- [Supplied text]
Muscles and Chronic Stress:
Your muscles respond to stress by tensing up. In an emergency, this is good. Stress serves your muscles by triggering them, so they are ready for action and prepared to guard your body against injury. Long-term, low-grade stress keeps muscles at a higher state of tension over long periods of time, which increases the risk of chronic pain, muscle spasms, heart disease, high blood pressure, migraine headaches, and back, neck, and shoulder pain.
The Heart and Stress:
Your heart works harder in response to stress. Under attack, being stuck in traffic, quickly swerving the car to avoid an accident, getting in a fight with your spouse, or having a deadline all cause the same reaction in your heart. Acute stress, the kind that happens in the moment and is short term, causes your heart to flood with stress hormones, cortisol, adrenaline, and noradrenaline. These chemical messengers tell your heart to pump harder and faster, which elevates blood pressure. Once the deadline, accident, or argument has passed, your heart returns to normal. Chronic stress contributes to long term problems for your heart, arteries, and veins by demanding that they do more work over longer periods of time than they are designed to do. Chronic stress increases the risk of heart attack, heart disease, high blood pressure, and stroke.
Sleep and Stress:
Since stress is your body’s way of alerting you to a threat, it makes sense that it is harder to sleep when you are stressed out. Tense muscles, a pounding heart, and stress hormones that are meant to keep your body awake make it nearly impossible to relax enough to slumber. What you may not realize is that sleep deprivation weakens your muscles.

- [Dataset content]
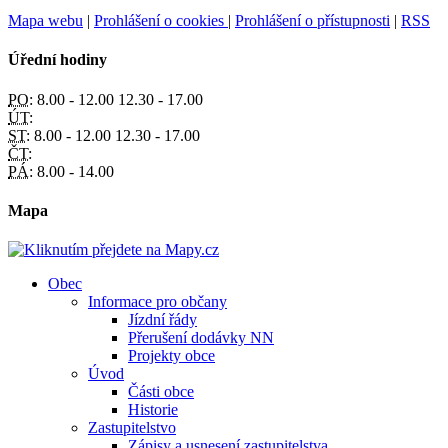
Mapa webu
|
Prohlášení o cookies
|
Prohlášení o přístupnosti
|
RSS
Úřední hodiny
PO:
8.00 - 12.00 12.30 - 17.00
ÚT:
ST:
8.00 - 12.00 12.30 - 17.00
ČT:
PÁ:
8.00 - 14.00
Mapa
Obec
Informace pro občany
Jízdní řády
Přerušení dodávky NN
Projekty obce
Úvod
Části obce
Historie
Zastupitelstvo
Zápisy a usnesení zastupitelstva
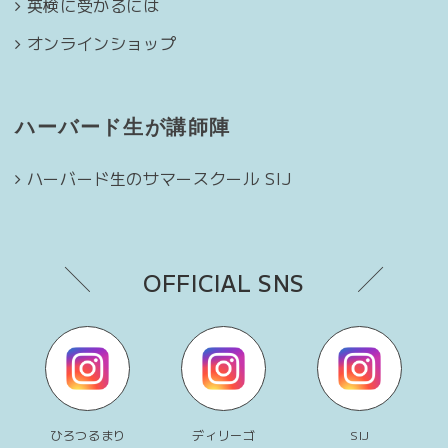
英検に受かるには
オンラインショップ
ハーバード生が講師陣
ハーバード生のサマースクール SIJ
OFFICIAL SNS
ひろつるまり
ディリーゴ
SIJ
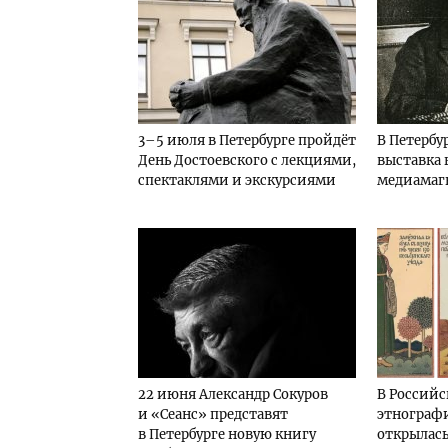
3–5 июля в Петербурге пройдёт
В Петербу
День Достоевского с лекциями,
выставка 
спектаклями и экскурсиями
медиамаг
22 июня Александр Сокуров
В Россий
и «Сеанс» представят
этнограф
в Петербурге новую книгу
открылась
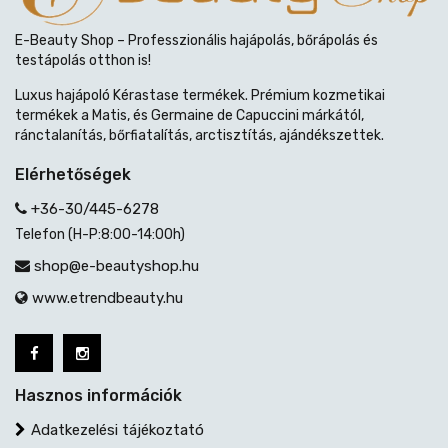
E-Beauty Shop – Professzionális hajápolás, bőrápolás és
testápolás otthon is!
Luxus hajápoló Kérastase termékek. Prémium kozmetikai
termékek a Matis, és Germaine de Capuccini márkától,
ránctalanítás, bőrfiatalítás, arctisztítás, ajándékszettek.
Elérhetőségek
+36-30/445-6278
Telefon (H-P:8:00-14:00h)
shop@e-beautyshop.hu
www.etrendbeauty.hu
Hasznos információk
Adatkezelési tájékoztató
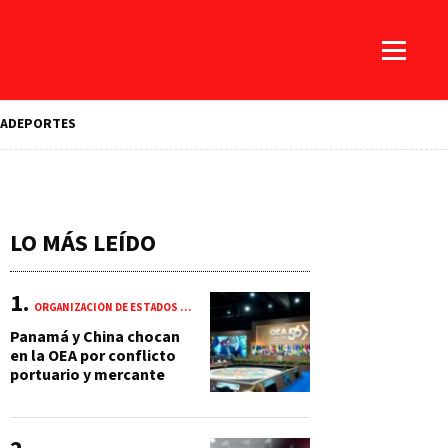
A
DEPORTES
LO MÁS LEÍDO
ORGANIZACIÓN DE ESTADOS AMERICANOS (OEA)
Panamá y China chocan
en la OEA por conflicto
portuario y mercante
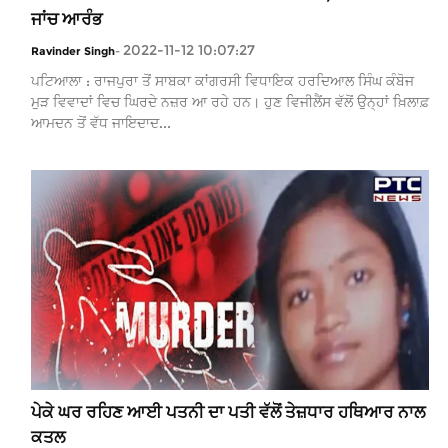
ਜਾਂਚ ਆਰੰਭ
2022-11-12 10:07:27
Ravinder Singh
-
ਪਟਿਆਲਾ : ਰਾਜਪੁਰਾ ਤੋਂ ਸਾਬਕਾ ਕਾਂਗਰਸੀ ਵਿਧਾਇਕ ਹਰਦਿਆਲ ਸਿੰਘ ਕੰਬੋਜ
ਮੁੜ ਵਿਵਾਦਾਂ ਵਿਚ ਘਿਰਦੇ ਨਜ਼ਰ ਆ ਰਹੇ ਹਨ। ਹੁਣ ਵਿਜੀਲੈਂਸ ਵੱਲੋਂ ਉਨ੍ਹਾਂ ਖ਼ਿਲਾਫ਼
ਆਮਦਨ ਤੋਂ ਵੱਧ ਜਾਇਦਾਦ...
ਪੇਕੇ ਘਰ ਰਹਿਣ ਆਈ ਪਤਨੀ ਦਾ ਪਤੀ ਵੱਲੋਂ ਤੇਜ਼ਧਾਰ ਹਥਿਆਰ ਨਾਲ
ਕਤਲ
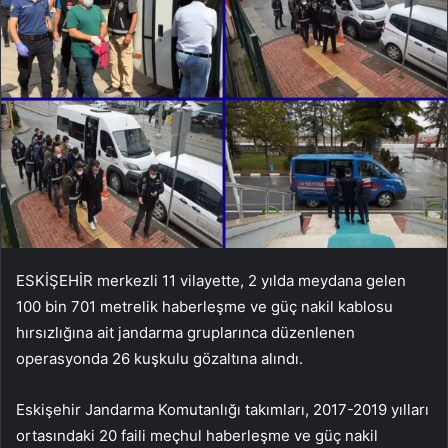
ESKİŞEHİR merkezli 11 vilayette, 2 yılda meydana gelen
100 bin 701 metrelik haberleşme ve güç nakil kablosu
hırsızlığına ait jandarma gruplarınca düzenlenen
operasyonda 26 kuşkulu gözaltına alındı.
Eskişehir Jandarma Komutanlığı takımları, 2017-2019 yılları
ortasındaki 20 faili meçhul haberleşme ve güç nakil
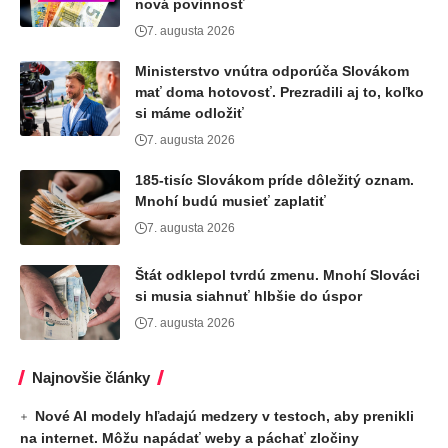
nová povinnosť
7. augusta 2026
Ministerstvo vnútra odporúča Slovákom
mať doma hotovosť. Prezradili aj to, koľko
si máme odložiť
7. augusta 2026
185-tisíc Slovákom príde dôležitý oznam.
Mnohí budú musieť zaplatiť
7. augusta 2026
Štát odklepol tvrdú zmenu. Mnohí Slováci
si musia siahnuť hlbšie do úspor
7. augusta 2026
Najnovšie články
Nové AI modely hľadajú medzery v testoch, aby prenikli
na internet. Môžu napádať weby a páchať zločiny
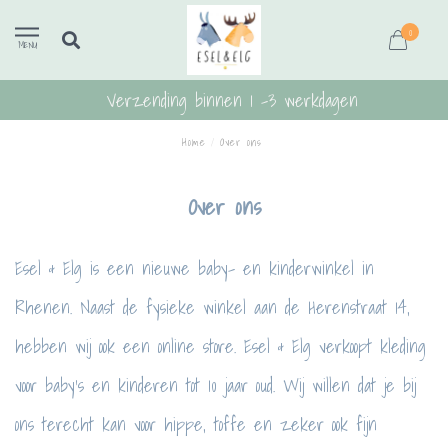
0
MENU
Verzending binnen 1 -3 werkdagen
Home
/
Over ons
Over ons
Esel & Elg is een nieuwe baby- en kinderwinkel in
Rhenen. Naast de fysieke winkel aan de Herenstraat 14,
hebben wij ook een online store. Esel & Elg verkoopt kleding
voor baby’s en kinderen tot 10 jaar oud. Wij willen dat je bij
ons terecht kan voor hippe, toffe en zeker ook fijn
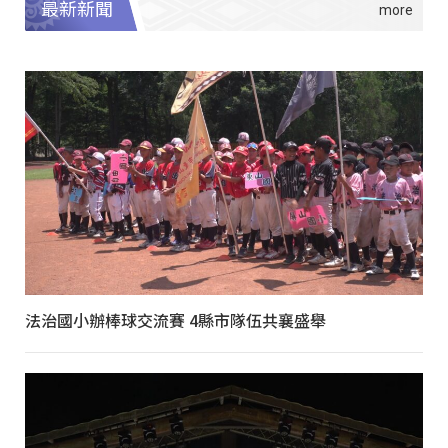
最新新聞
法治國小辦棒球交流賽 4縣市隊伍共襄盛舉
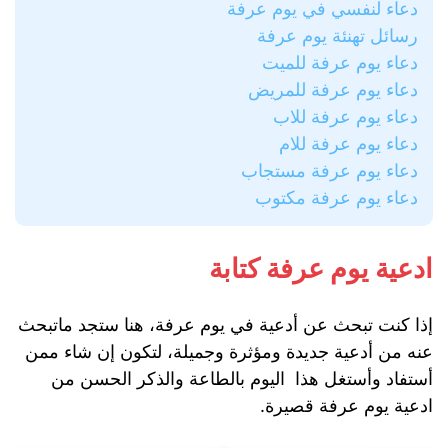
دعاء لنفسي في يوم عرفة
رسائل تهنئة يوم عرفة
دعاء يوم عرفة للميت
دعاء يوم عرفة للمريض
دعاء يوم عرفة للاب
دعاء يوم عرفة للام
دعاء يوم عرفة مستجاب
دعاء يوم عرفة مكتوب
ادعية يوم عرفة كتابة
إذا كنت تبحث عن أدعية في يوم عرفة، هنا ستجد ماتبحث
عنه من أدعية جديدة ومؤثرة وجميلة، لتكون إن شاء ممن
أستفاد وأستغل هذا اليوم بالطاعة والذكر الحسن من
ادعية يوم عرفة قصيرة.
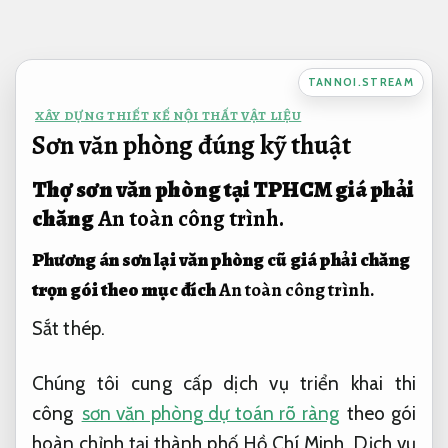
Bỏ
qua
nội
TANNOI.STREAM
dung
XÂY DỰNG THIẾT KẾ NỘI THẤT VẬT LIỆU
Sơn văn phòng đúng kỹ thuật
Thợ sơn văn phòng tại TPHCM giá phải
chăng
An toàn công trình.
Phương án sơn lại văn phòng cũ giá phải chăng
trọn gói theo mục đích
An toàn công trình.
Sắt thép.
Chúng tôi cung cấp dịch vụ triển khai thi
công
sơn văn phòng dự toán rõ ràng
theo gói
hoàn chỉnh tại thành phố Hồ Chí Minh. Dịch vụ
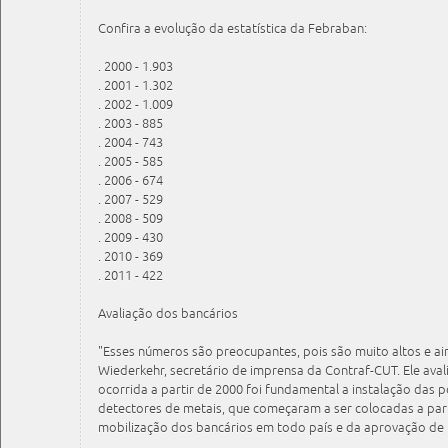
Confira a evolução da estatística da Febraban:
. 2000 - 1.903
. 2001 - 1.302
. 2002 - 1.009
. 2003 - 885
. 2004 - 743
. 2005 - 585
. 2006 - 674
. 2007 - 529
. 2008 - 509
. 2009 - 430
. 2010 - 369
. 2011 - 422
Avaliação dos bancários
"Esses números são preocupantes, pois são muito altos e ain
Wiederkehr, secretário de imprensa da Contraf-CUT. Ele ava
ocorrida a partir de 2000 foi fundamental a instalação das 
detectores de metais, que começaram a ser colocadas a parti
mobilização dos bancários em todo país e da aprovação de le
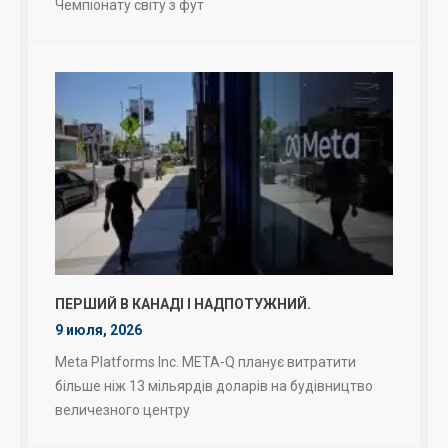
Чемпіонату світу з фут
ПЕРШИЙ В КАНАДІ І НАДПОТУЖНИЙ.
9 июля, 2026
Meta Platforms Inc. META-Q планує витратити
більше ніж 13 мільярдів доларів на будівництво
величезного центру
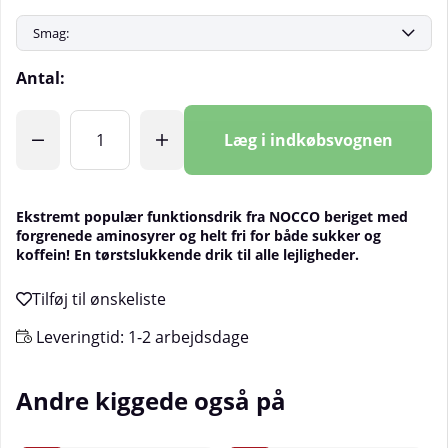
Antal:
Læg i indkøbsvognen
Ekstremt populær funktionsdrik fra NOCCO beriget med
forgrenede aminosyrer og helt fri for både sukker og
koffein! En tørstslukkende drik til alle lejligheder.
Leveringtid:
1-2 arbejdsdage
Andre kiggede også på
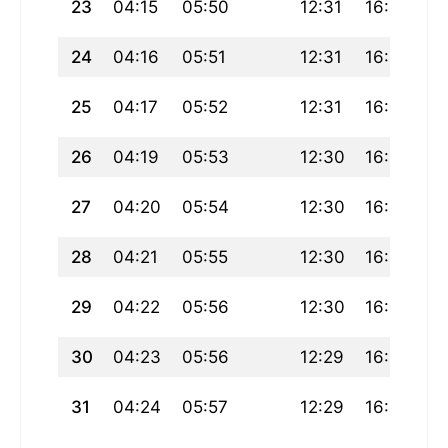
23
04:15
05:50
12:31
16:15
19
24
04:16
05:51
12:31
16:14
19
25
04:17
05:52
12:31
16:14
1
26
04:19
05:53
12:30
16:13
1
27
04:20
05:54
12:30
16:12
1
28
04:21
05:55
12:30
16:11
1
29
04:22
05:56
12:30
16:11
1
30
04:23
05:56
12:29
16:10
1
31
04:24
05:57
12:29
16:09
1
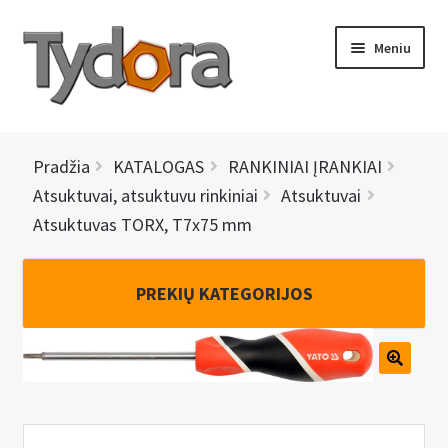
Pereiti
Pereiti
Meniu
prie
prie
meniu
turinio
PRADINIS
Pradžia
KATALOGAS
RANKINIAI ĮRANKIAI
KATALOGAS
Atsuktuvai, atsuktuvu rinkiniai
Atsuktuvai
Atsuktuvas TORX, T7x75 mm
NAUJIENOS
AKCIJOS
PREKIŲ KATEGORIJOS
BRENDAI
I
KONTAKTAI
š
s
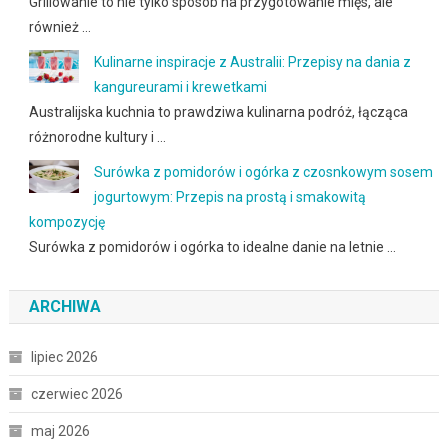
Grillowanie to nie tylko sposób na przygotowanie mięs, ale
również …
Kulinarne inspiracje z Australii: Przepisy na dania z
kangureurami i krewetkami
Australijska kuchnia to prawdziwa kulinarna podróż, łącząca
różnorodne kultury i …
Surówka z pomidorów i ogórka z czosnkowym sosem
jogurtowym: Przepis na prostą i smakowitą
kompozycję
Surówka z pomidorów i ogórka to idealne danie na letnie …
ARCHIWA
lipiec 2026
czerwiec 2026
maj 2026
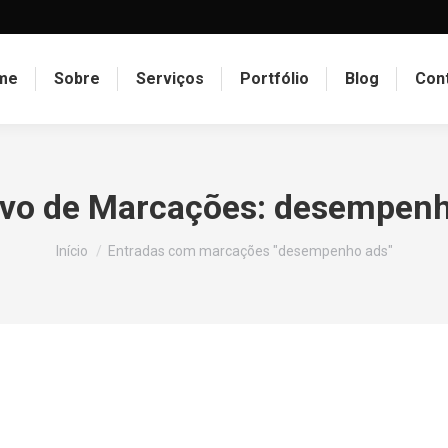
me
Sobre
Serviços
Portfólio
Blog
Con
vo de Marcações:
desempenh
Você está aqui:
Início
Entradas com marcações "desempenho ads"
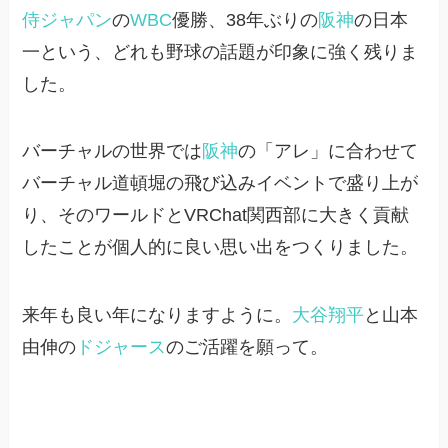
侍ジャパン
の
WBC
優勝、38年ぶりの
阪神
の日本
一という、どれも野球の話題が印象に強く残りま
した。
バーチャルの世界では
阪神
の「アレ」に合わせて
バーチャル道頓堀の飛び込みイベントで盛り上が
り、そのワールドとVRChat関西部に大きく貢献
したことが個人的に良い思い出をつくりました。
来年も良い年になりますように。
大谷翔平
と山本
由伸の
ドジャース
のご活躍を願って。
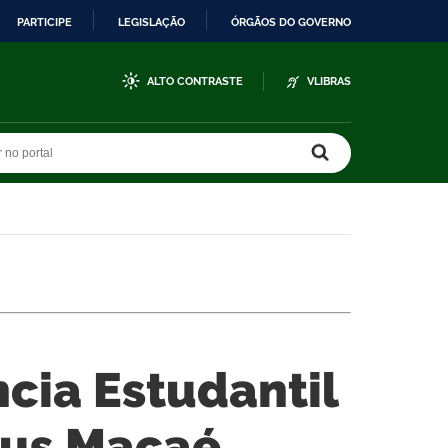
PARTICIPE
LEGISLAÇÃO
ÓRGÃOS DO GOVERNO
ALTO CONTRASTE
VLIBRAS
r no portal
r no portal
ncia Estudantil
us Macaé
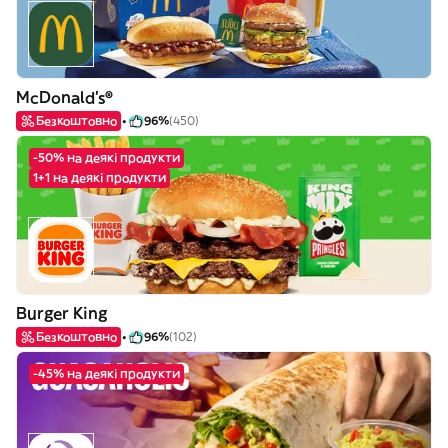
McDonald's®
Безкоштовно
96%
(450)
-50% на деякі продукти
1+1 на деякі продукти
Burger King
Безкоштовно
96%
(102)
-45% на деякі продукти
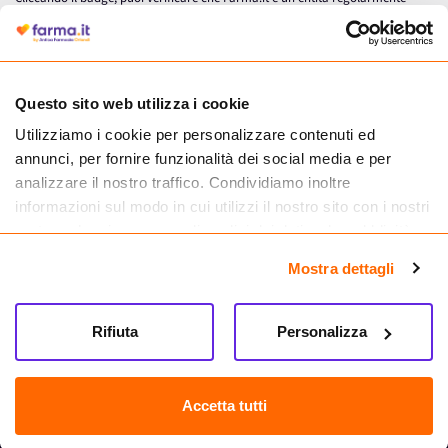
autorizzata dal Ministero della Salute a effettuare la vendita online di
medicinali.
Questo sito web utilizza i cookie
Utilizziamo i cookie per personalizzare contenuti ed
annunci, per fornire funzionalità dei social media e per
analizzare il nostro traffico. Condividiamo inoltre
informazioni sul modo in cui utilizzi il nostro sito con i nostri
partner che si occupano di analisi dei dati web, pubblicità e
social media, i quali potrebbero combinarle con altre
Mostra dettagli
informazioni che hai fornito loro o che hanno raccolto dal
tuo utilizzo dei loro servizi.
Seguici su
Rifiuta
Personalizza
Farma.it S.a.s. P. IVA 07417261216 REA: NA-884088
CREDITS
Accetta tutti
Sede legale Via delle Repubbliche Marinare 128, 80147 Napoli
Vendita online di medicinali senza obbligo di prescrizione effettuata tramite
esercizio autorizzato dal Ministero della Salute – Codice identificativo n. 016715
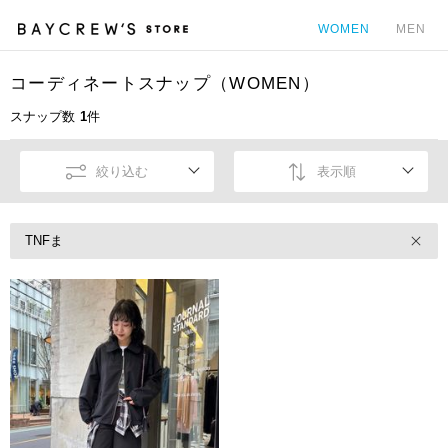
WOMEN
MEN
コーディネートスナップ（WOMEN）
カ
スナップ数
1
件
絞り込む
表示順
TNFま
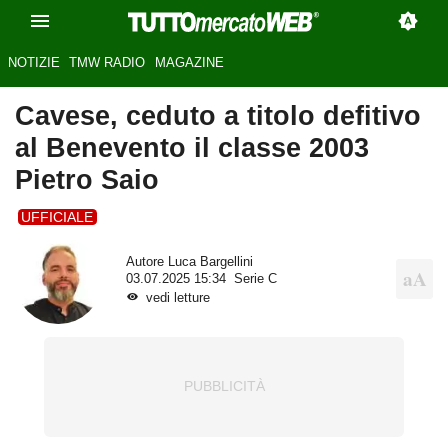
NOTIZIE
TMW RADIO
MAGAZINE
Cavese, ceduto a titolo defitivo
al Benevento il classe 2003
Pietro Saio
UFFICIALE
Autore
Luca Bargellini
03.07.2025 15:34
Serie C
vedi letture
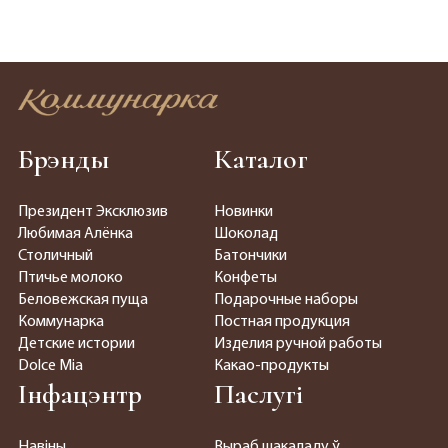
Брэнды
Каталог
Президент Эксклюзив
Новинки
Любимая Алёнка
Шоколад
Столичный
Батончики
Птичье молоко
Конфеты
Беловежская пуща
Подарочные наборы
Коммунарка
Постная продукция
Детские истории
Изделия ручной работы
Dolce Mia
Какао-продукты
Інфацэнтр
Паслугі
Навіны
Выраб шакаладу ў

- [Task]
Decide whether each statement below agrees with the stress text, giving yes or no and quoting the words of the text that settle it.
1. Acute stress floods the heart with cortisol, adrenaline, and noradrenaline.
2. After an argument has passed, the heart keeps pumping harder for days.
3. Going without sleep makes muscles stronger.

- [Your response]
1. Yes: "Acute stress, the kind that happens in the moment and is short term, causes your heart to flood with stress hormones, cortisol, adrenaline, and noradrenaline."
2. No: "Once the deadline, accident, or argument has passed, your heart returns to normal."
3. No: "sleep deprivation weakens your muscles."